To think of yourself as being an activist means to think of yourself as being somehow privileged or more advanced than others in your appreciation of the need for social change, in the knowledge of how to achieve it and as leading or being in the forefront of the practical struggle to create this change.”

“Give Up Activism” by Andrew X

“In common discussion, the phrase 'identity politics' loosely refers back to its original formulation of marginalized groups organizing around a shared identity. It often is held up as the opposite of the Marxist-derived class reductionist idea that the focus of liberatory struggle should be that of the proletariat versus the bourgeoisie and that anything else is bickering or a distraction from Real True Revolution. Identity politics in the intersectional sense are certainly necessary for all liberatory struggles, so to differentiate this meaning from the pop-left radlib usage of phrase meaning the deference to the marginalized in alignment with a hierarchical inversion, 'deference politics' is what we’ll call the latter.

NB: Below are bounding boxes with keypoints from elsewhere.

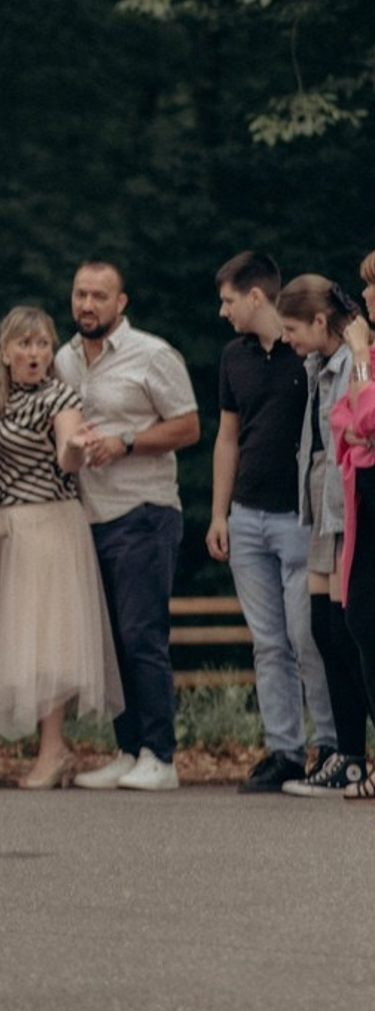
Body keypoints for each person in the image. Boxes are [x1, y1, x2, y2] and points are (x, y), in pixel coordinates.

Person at [56, 260, 200, 793]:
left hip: (143, 510)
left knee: (142, 635)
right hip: (87, 515)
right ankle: (127, 747)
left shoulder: (153, 354)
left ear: (122, 303)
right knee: (111, 642)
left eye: (99, 296)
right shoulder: (63, 359)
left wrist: (126, 442)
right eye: (80, 294)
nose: (87, 305)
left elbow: (189, 425)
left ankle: (161, 755)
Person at [0, 307, 123, 788]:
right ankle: (46, 749)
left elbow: (67, 451)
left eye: (42, 344)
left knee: (51, 640)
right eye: (24, 344)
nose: (34, 353)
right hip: (10, 528)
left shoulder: (61, 396)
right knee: (22, 638)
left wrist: (77, 447)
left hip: (51, 524)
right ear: (5, 351)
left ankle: (54, 748)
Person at [205, 253, 335, 793]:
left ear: (256, 297)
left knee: (307, 638)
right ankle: (282, 750)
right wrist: (219, 513)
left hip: (298, 517)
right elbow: (227, 437)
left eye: (228, 300)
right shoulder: (233, 357)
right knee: (267, 643)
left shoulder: (302, 352)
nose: (222, 311)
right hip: (247, 518)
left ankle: (328, 744)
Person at [276, 275, 369, 795]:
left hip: (344, 501)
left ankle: (356, 752)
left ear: (318, 321)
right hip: (317, 500)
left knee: (346, 631)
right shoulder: (314, 366)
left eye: (292, 328)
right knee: (321, 631)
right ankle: (345, 753)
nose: (286, 338)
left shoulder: (351, 363)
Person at [325, 256, 375, 800]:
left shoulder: (366, 355)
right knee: (361, 620)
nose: (364, 298)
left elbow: (367, 422)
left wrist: (359, 356)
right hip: (365, 502)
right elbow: (344, 427)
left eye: (372, 286)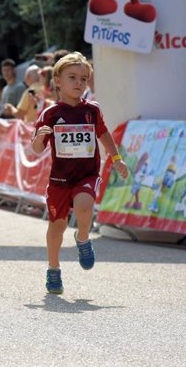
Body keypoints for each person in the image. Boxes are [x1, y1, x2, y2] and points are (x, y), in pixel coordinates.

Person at [29, 52, 128, 295]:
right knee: (57, 227)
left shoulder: (92, 110)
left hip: (87, 174)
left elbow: (104, 134)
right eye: (72, 77)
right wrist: (39, 139)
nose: (79, 83)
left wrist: (116, 158)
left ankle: (83, 238)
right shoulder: (50, 114)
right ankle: (53, 269)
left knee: (85, 205)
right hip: (60, 179)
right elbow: (37, 148)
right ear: (58, 81)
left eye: (84, 79)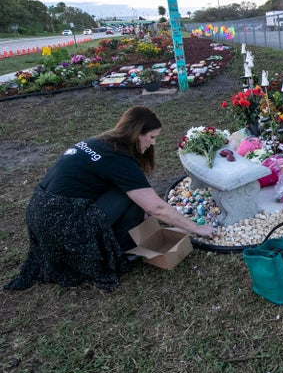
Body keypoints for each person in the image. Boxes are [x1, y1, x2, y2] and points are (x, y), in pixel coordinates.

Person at [5, 106, 213, 291]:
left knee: (131, 195)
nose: (153, 143)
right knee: (131, 197)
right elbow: (156, 208)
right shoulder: (119, 159)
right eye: (151, 137)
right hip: (63, 224)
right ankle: (120, 250)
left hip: (39, 214)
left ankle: (118, 241)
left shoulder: (99, 143)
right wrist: (196, 228)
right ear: (136, 133)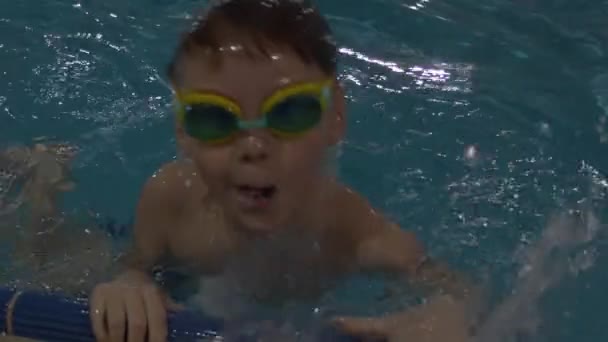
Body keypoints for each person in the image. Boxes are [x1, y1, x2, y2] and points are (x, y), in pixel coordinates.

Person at [89, 1, 481, 341]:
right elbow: (135, 267)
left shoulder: (349, 232)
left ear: (335, 115)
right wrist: (130, 286)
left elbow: (458, 290)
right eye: (213, 118)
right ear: (183, 133)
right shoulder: (170, 201)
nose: (254, 146)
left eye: (290, 112)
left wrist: (445, 314)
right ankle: (42, 172)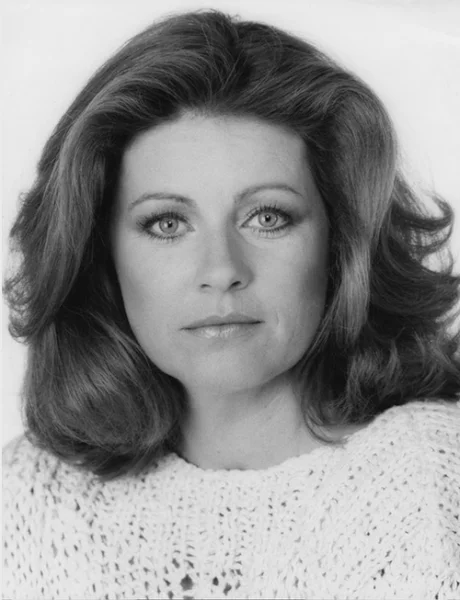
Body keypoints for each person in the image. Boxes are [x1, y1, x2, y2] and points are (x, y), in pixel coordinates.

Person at [2, 7, 460, 600]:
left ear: (341, 240)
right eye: (167, 223)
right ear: (100, 254)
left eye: (267, 217)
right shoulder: (28, 495)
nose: (222, 270)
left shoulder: (433, 481)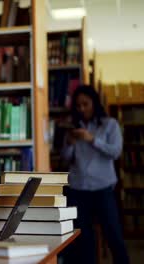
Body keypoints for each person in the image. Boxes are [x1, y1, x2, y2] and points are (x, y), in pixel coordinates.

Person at [61, 85, 129, 264]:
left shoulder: (110, 124)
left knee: (114, 236)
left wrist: (92, 140)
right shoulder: (73, 126)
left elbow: (115, 152)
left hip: (103, 189)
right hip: (77, 189)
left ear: (94, 103)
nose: (82, 109)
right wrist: (69, 143)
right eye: (78, 106)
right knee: (83, 241)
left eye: (86, 104)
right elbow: (66, 158)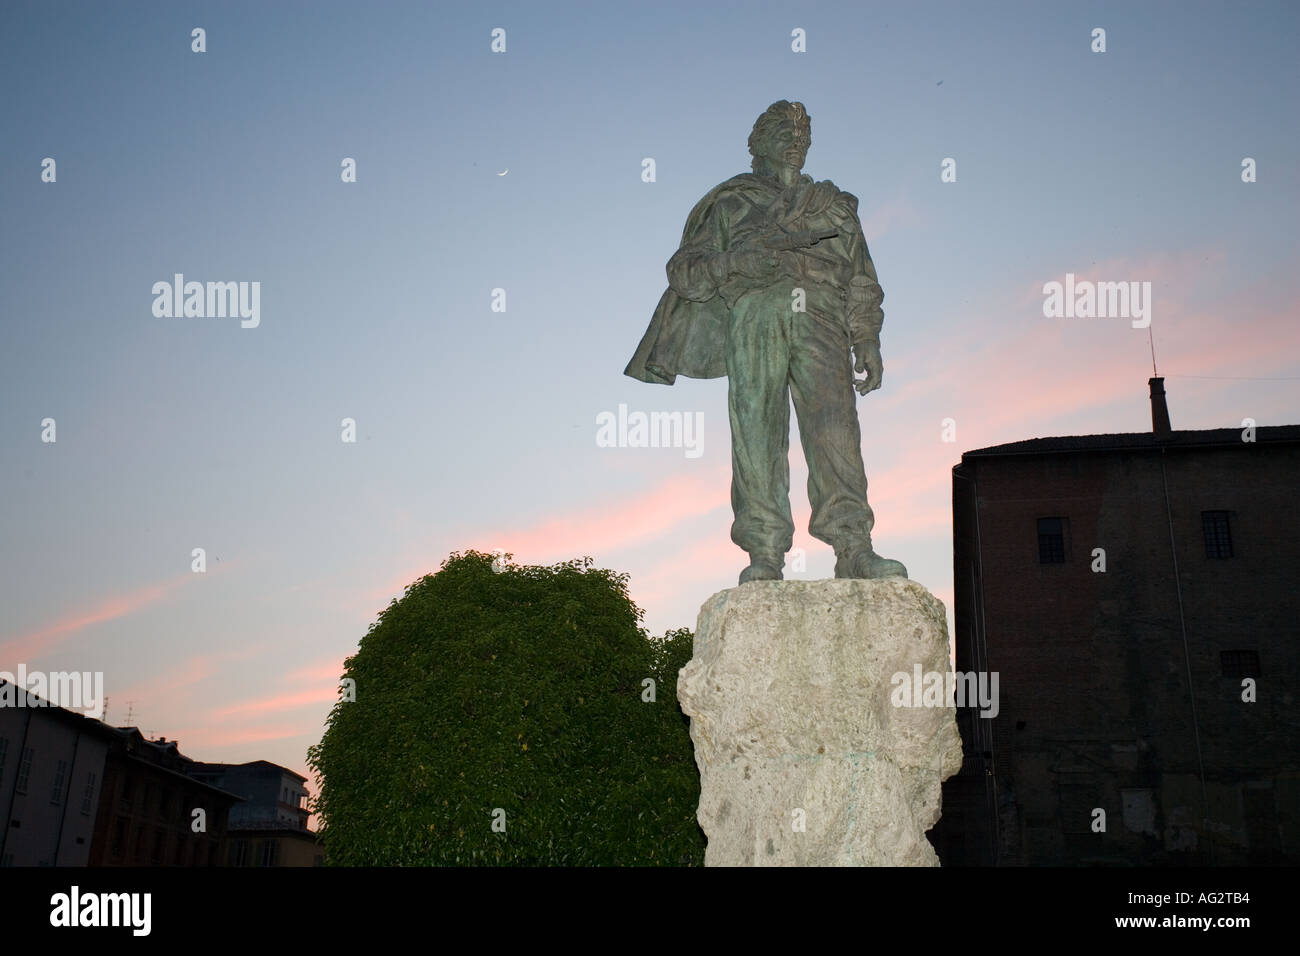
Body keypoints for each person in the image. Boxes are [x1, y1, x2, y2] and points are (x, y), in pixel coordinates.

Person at [625, 100, 907, 584]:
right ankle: (765, 550)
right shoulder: (729, 200)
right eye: (783, 129)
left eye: (803, 132)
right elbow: (685, 272)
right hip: (755, 310)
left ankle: (853, 545)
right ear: (756, 142)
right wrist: (736, 264)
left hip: (820, 311)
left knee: (835, 427)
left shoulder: (833, 203)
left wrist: (867, 336)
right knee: (757, 429)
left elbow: (861, 276)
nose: (796, 138)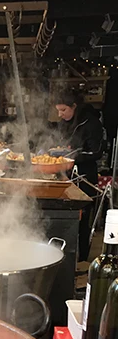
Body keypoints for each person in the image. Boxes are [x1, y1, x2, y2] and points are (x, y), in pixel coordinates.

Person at [55, 90, 104, 261]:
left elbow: (97, 152)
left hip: (84, 175)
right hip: (65, 174)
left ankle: (82, 259)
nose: (60, 115)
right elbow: (60, 143)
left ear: (74, 107)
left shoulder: (91, 123)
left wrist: (74, 156)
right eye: (58, 111)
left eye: (63, 110)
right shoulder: (63, 122)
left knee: (83, 219)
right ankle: (63, 255)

Deference politics is uniquely susceptible to affinity fraud because it places identity above the concrete analysis of a given situation. Someone is right because of their marginalized identity, not because of some lived experience that was analyzed through a coherent ideological lens. The position or actions of a deference politiker are held as unassailable not just from criticisms by someone who has fewer or less pronounced axes of marginalization, but also from criticism by others who share their marginalization. Even when a critic of the deference politiker shares all the identities that are relevant to the topic at hand, the critic is labeled as a defender of whiteness or other forms of dominance.”

“Affinity Fraud and Exploitable Empathy” by Håkan Geijer

"Do you listen to the anxious BIPOC radical telling people to not act autonomously, or to the Black rioters smashing cars and shooting fireworks at the police? Do you listen to the middle class diasporic protest organizers whose solidarity is restrained by their own class position and anxieties? Do you listen to the anti-colonial militants who may not be in the room who have advocated more insurgent strategies—including those in the global south calling for escalating, militant solidarity? Do you notice when there actually isn’t a unified BIPOC voice, a BIPOC leadership, in the room you’re in? Who is in most need of your solidarity? How will you choose?"